Het was bijna 8 jaar geleden dat ik Japan voor het laatst bezocht. Bijna een decennium waarin de wereld kantelde. Corona herschreef de omgang tussen mensen. Geopolitieke breuklijnen kwamen scherp te liggen. De samenleving – onze samenleving – werd sneller, feller, individueler. Polarisatie werd norm in plaats van uitzondering. En technologie? Die raasde voorbij aan elke menselijke maat.
Tegen die achtergrond stapte ik recent opnieuw het land van de rijzende zon binnen samen met 28 West-Vlaamse ondernemers. 8 dagen. 3 steden: Tokyo, Kyoto, Osaka. 3 spiegelingen van een land dat tegelijk mee vooruit stormt en wonderlijk terughoudend blijft.
Wat me meteen opviel: de vertrouwde precisie, de obsessie met detail, de stille rituelen in het dagelijkse leven – ze waren er nog steeds. Een theekopje dat met 2 handen wordt aangereikt. Een metro die op de seconde rijdt. Technologie die zich niet opdringt, maar in dienst staat van harmonie. Maar ook: nog steeds faxmachines. Cd’s. Cash.
En toch voelde het anders. Niet ouderwets. Eerder… bewust. Terwijl wij in het Westen ons blindstaren op snelheid en schaalbaarheid, lijkt Japan – ondanks of net dankzij zijn traagheid – opnieuw een leidraad te vinden. Niet door de soft waregolf van Silicon Valley klakkeloos over te nemen, maar door zichzelf opnieuw uit te vinden. Vanuit zijn ziel. Japan heeft de digitale revolutie grotendeels gemist. Het land excelleerde in hardware, maar had moeite met het vluchtige, het onstoffelijke karakter van soft ware. Want soft ware heeft geen gewicht, geen ritueel, geen ziel. En in een cultuur waar een werktuig pas betekenis krijgt na jaren van zorg – denk aan het Shinto-concept van tsukumogami – is dat geen detail. Het is een fundamenteel filosofisch verschil.

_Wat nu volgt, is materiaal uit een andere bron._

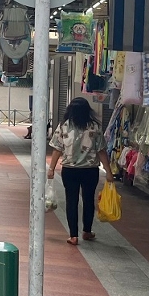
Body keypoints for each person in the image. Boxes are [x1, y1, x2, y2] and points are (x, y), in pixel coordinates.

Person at [47, 97, 111, 246]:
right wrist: (108, 171)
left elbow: (57, 149)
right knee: (88, 200)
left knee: (72, 201)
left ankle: (73, 235)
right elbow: (101, 151)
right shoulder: (95, 127)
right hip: (90, 171)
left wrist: (51, 168)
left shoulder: (64, 126)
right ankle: (87, 231)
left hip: (70, 171)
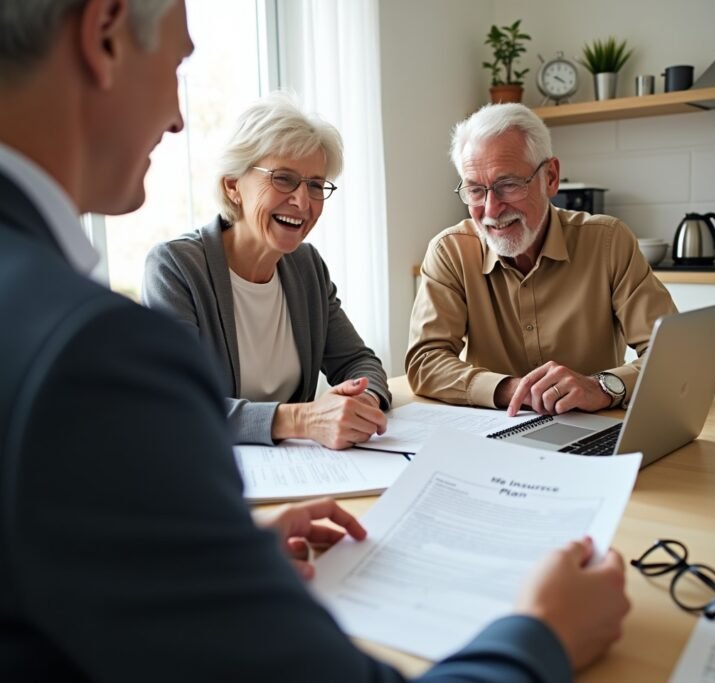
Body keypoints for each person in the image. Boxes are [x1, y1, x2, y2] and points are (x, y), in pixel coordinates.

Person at [0, 1, 630, 680]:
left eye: (316, 184)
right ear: (103, 33)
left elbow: (71, 570)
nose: (180, 115)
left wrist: (356, 400)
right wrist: (542, 636)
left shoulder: (300, 268)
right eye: (178, 63)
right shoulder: (96, 338)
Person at [142, 94, 390, 449]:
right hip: (211, 470)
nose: (303, 202)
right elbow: (175, 402)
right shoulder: (176, 267)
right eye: (284, 179)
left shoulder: (307, 267)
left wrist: (362, 404)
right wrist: (305, 419)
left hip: (301, 471)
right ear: (233, 186)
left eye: (316, 185)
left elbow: (358, 361)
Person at [406, 103, 677, 416]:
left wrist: (601, 387)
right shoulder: (450, 252)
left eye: (508, 185)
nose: (492, 210)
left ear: (550, 177)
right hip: (496, 431)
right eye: (476, 191)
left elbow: (671, 355)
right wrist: (513, 391)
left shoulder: (607, 242)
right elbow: (425, 361)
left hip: (595, 429)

Toch lijkt er iets te kantelen. Niet in de richting van het westerse “move fast and break things”, maar naar iets organischer. Iets dat aansluit bij wat Japan al eeuwen begrijpt: leven als proces, niet als product. In plaats van artificiële intelligentie die dingen doet, zien we in Japan de opkomst van Artificial Life – systemen die groeien, leren, zich aanpassen. Geen tools, maar organismen. Geen algoritmes, maar ecologieën.
En net daarin schuilt een les voor ons als ondernemers. Misschien zit de echte innovatie niet langer in disruptie, maar in continuïteit. Niet in snelheid, maar in diepgang. Niet in de volgende app, maar in het herdenken van onze relatie met technologie – en met elkaar.
Want ook wij dreigen iets kwijt te raken. In de jacht op efficiëntie vergeten we het ritueel. In de drang naar schaalbaarheid verliezen we het detail. In het streven naar vernieuwing verwaarlozen we het behoud. Nochtans ligt net daar onze kracht: in het combineren van menselijke waarden met technologische vooruitgang.
Japan toonde me niet alleen wat er veranderd is in de wereld. Het toonde me vooral wat er blijvend waardevol is.
Bert Mons, Gedelegeerd bestuurder
Onze reis door Japan was geen nostalgische terugblik. Het voelde als een blik vooruit. Naar een wereld waarin technologie terug een ziel krijgt. Waar hardware en soft ware niet tegenover elkaar staan, maar samen evolueren. Waar innovatie opnieuw betekent: iets maken dat de tand des tijds doorstaat. Niet omdat het kabaal maakt. Maar omdat het klopt. Misschien is dat de echte uitdaging van vandaag: niet om sneller te gaan dan de rest, maar om trager te durven gaan met meer betekenis. En te bouwen aan iets dat niet alleen werkt, maar ook leeft.
Wat als we innovatie niet langer beschouwen als iets dat “breekt”, maar als iets dat “groeit”? Wat als we onze bedrijven bekijken als ecosystemen in plaats van machines? Wat als leiderschap opnieuw betekent: zorg dragen, eerder dan optimaliseren?